■ **Exercise instructions**
Reproduce the listing below word for word, starting at its first line and continuing up to and including the line with "scientific name: Valeriana".
# start of Data in this exercise
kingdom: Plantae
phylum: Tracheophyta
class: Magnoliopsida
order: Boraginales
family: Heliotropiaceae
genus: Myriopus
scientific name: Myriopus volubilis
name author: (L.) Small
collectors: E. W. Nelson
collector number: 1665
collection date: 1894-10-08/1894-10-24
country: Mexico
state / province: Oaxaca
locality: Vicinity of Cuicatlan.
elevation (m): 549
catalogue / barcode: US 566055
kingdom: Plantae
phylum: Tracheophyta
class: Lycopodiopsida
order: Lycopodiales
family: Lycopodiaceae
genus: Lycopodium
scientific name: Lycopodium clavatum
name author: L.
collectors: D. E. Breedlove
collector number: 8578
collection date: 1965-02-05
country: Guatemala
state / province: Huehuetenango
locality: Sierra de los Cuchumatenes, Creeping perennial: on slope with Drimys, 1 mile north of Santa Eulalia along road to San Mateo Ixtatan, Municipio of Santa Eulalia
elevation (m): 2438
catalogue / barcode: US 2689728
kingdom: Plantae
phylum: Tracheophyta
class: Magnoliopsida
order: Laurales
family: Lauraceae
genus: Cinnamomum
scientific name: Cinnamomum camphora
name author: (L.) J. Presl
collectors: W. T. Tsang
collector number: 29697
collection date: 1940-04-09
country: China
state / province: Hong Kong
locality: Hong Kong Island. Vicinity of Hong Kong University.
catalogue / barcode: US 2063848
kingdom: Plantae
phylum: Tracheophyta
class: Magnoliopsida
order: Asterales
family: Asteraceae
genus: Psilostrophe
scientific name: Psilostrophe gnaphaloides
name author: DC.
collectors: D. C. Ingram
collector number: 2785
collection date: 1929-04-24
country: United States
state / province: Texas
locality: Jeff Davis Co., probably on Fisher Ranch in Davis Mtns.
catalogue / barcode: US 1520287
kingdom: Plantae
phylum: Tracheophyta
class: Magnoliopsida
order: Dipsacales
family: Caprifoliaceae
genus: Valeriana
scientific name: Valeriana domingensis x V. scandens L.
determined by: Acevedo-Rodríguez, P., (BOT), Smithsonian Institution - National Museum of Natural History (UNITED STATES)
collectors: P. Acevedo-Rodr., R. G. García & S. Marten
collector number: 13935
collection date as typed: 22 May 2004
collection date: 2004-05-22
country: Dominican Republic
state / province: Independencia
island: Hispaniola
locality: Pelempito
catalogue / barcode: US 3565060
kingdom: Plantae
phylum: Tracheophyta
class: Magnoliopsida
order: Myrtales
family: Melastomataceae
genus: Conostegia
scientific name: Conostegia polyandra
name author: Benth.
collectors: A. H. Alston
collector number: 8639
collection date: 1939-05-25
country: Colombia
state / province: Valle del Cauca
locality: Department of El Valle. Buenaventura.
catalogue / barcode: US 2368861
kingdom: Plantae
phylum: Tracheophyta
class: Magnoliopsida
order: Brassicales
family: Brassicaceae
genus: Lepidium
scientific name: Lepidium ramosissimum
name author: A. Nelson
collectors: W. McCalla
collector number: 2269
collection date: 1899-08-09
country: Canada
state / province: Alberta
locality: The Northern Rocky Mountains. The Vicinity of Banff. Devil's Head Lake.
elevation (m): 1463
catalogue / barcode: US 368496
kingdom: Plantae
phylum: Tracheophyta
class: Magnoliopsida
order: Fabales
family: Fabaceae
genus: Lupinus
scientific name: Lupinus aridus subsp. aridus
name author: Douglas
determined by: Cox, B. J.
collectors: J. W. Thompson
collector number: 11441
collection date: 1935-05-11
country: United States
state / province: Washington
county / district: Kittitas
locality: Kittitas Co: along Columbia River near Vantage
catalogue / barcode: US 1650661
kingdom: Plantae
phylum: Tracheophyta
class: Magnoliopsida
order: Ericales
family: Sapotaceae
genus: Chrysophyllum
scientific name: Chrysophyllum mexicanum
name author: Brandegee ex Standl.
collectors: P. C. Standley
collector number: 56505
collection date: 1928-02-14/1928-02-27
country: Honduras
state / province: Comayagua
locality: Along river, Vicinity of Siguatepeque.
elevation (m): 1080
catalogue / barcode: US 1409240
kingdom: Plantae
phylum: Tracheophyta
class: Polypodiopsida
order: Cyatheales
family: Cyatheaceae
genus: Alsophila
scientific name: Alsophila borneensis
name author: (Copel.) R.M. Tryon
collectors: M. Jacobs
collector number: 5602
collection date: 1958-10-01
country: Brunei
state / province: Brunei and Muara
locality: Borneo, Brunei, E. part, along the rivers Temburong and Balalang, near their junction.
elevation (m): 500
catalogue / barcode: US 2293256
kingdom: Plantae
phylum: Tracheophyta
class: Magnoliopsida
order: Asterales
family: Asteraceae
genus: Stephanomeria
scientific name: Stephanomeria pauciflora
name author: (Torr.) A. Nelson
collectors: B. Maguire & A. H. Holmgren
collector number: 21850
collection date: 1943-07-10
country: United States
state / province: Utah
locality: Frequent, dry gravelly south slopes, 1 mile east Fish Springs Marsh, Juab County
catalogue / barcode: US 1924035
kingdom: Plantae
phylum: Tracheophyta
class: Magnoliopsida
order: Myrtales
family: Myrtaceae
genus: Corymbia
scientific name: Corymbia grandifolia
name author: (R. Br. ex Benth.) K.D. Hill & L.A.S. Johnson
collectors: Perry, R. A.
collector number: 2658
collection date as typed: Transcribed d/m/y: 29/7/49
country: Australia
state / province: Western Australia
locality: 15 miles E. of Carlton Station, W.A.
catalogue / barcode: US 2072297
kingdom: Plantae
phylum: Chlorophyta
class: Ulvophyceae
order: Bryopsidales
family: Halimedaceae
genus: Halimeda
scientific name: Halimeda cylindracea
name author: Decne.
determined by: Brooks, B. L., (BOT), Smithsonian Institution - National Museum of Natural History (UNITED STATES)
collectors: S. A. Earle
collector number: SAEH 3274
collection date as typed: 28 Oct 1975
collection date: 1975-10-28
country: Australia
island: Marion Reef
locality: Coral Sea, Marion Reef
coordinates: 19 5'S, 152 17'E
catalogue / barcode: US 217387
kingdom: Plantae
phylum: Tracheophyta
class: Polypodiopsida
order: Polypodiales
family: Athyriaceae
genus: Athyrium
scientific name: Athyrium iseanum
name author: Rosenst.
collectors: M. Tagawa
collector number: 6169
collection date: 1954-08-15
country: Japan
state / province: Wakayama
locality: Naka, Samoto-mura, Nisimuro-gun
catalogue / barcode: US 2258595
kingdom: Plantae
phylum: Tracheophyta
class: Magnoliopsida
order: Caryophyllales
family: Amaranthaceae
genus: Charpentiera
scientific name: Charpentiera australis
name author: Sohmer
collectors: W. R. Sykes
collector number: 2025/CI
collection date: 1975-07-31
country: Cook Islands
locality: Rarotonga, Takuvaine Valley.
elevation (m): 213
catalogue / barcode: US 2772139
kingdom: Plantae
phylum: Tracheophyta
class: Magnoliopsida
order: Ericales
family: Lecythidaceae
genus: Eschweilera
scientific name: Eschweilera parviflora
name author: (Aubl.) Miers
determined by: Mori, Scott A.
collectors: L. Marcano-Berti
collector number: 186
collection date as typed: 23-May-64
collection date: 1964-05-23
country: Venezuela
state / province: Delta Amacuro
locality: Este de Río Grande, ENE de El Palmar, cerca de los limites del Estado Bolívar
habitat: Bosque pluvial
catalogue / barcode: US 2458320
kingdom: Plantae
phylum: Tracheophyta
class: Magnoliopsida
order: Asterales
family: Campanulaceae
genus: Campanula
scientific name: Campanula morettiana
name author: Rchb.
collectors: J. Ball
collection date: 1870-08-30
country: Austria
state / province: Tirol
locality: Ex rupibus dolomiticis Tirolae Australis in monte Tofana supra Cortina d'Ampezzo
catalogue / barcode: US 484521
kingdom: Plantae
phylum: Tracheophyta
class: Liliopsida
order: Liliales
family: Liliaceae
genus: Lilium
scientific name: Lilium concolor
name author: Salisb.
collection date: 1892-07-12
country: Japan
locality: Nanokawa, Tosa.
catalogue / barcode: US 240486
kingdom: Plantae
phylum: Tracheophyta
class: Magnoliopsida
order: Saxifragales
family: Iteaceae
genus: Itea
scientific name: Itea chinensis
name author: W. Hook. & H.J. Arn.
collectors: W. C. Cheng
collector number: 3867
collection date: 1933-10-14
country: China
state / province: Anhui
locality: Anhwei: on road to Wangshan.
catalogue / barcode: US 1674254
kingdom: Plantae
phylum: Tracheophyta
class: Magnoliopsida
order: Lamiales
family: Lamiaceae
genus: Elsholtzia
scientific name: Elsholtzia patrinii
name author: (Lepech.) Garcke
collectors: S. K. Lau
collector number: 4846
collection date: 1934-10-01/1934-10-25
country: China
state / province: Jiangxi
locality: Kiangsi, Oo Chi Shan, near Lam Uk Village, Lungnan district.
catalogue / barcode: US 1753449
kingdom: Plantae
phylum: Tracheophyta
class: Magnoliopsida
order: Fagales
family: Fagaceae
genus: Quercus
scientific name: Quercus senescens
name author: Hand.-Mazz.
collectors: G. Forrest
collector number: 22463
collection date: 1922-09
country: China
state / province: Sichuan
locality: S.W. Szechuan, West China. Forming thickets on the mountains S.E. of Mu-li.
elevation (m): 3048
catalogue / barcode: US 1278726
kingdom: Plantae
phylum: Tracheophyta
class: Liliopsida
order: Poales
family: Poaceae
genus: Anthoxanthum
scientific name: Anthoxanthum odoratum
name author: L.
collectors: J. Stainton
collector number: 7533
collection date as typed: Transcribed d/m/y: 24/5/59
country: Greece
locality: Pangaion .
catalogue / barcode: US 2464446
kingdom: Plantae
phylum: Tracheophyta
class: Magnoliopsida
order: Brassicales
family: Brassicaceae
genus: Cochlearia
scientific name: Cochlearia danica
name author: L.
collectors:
# end of Data in this exercise
■ **Finished answer**
kingdom: Plantae
phylum: Tracheophyta
class: Magnoliopsida
order: Boraginales
family: Heliotropiaceae
genus: Myriopus
scientific name: Myriopus volubilis
name author: (L.) Small
collectors: E. W. Nelson
collector number: 1665
collection date: 1894-10-08/1894-10-24
country: Mexico
state / province: Oaxaca
locality: Vicinity of Cuicatlan.
elevation (m): 549
catalogue / barcode: US 566055
kingdom: Plantae
phylum: Tracheophyta
class: Lycopodiopsida
order: Lycopodiales
family: Lycopodiaceae
genus: Lycopodium
scientific name: Lycopodium clavatum
name author: L.
collectors: D. E. Breedlove
collector number: 8578
collection date: 1965-02-05
country: Guatemala
state / province: Huehuetenango
locality: Sierra de los Cuchumatenes, Creeping perennial: on slope with Drimys, 1 mile north of Santa Eulalia along road to San Mateo Ixtatan, Municipio of Santa Eulalia
elevation (m): 2438
catalogue / barcode: US 2689728
kingdom: Plantae
phylum: Tracheophyta
class: Magnoliopsida
order: Laurales
family: Lauraceae
genus: Cinnamomum
scientific name: Cinnamomum camphora
name author: (L.) J. Presl
collectors: W. T. Tsang
collector number: 29697
collection date: 1940-04-09
country: China
state / province: Hong Kong
locality: Hong Kong Island. Vicinity of Hong Kong University.
catalogue / barcode: US 2063848
kingdom: Plantae
phylum: Tracheophyta
class: Magnoliopsida
order: Asterales
family: Asteraceae
genus: Psilostrophe
scientific name: Psilostrophe gnaphaloides
name author: DC.
collectors: D. C. Ingram
collector number: 2785
collection date: 1929-04-24
country: United States
state / province: Texas
locality: Jeff Davis Co., probably on Fisher Ranch in Davis Mtns.
catalogue / barcode: US 1520287
kingdom: Plantae
phylum: Tracheophyta
class: Magnoliopsida
order: Dipsacales
family: Caprifoliaceae
genus: Valeriana
scientific name: Valeriana domingensis x V. scandens L.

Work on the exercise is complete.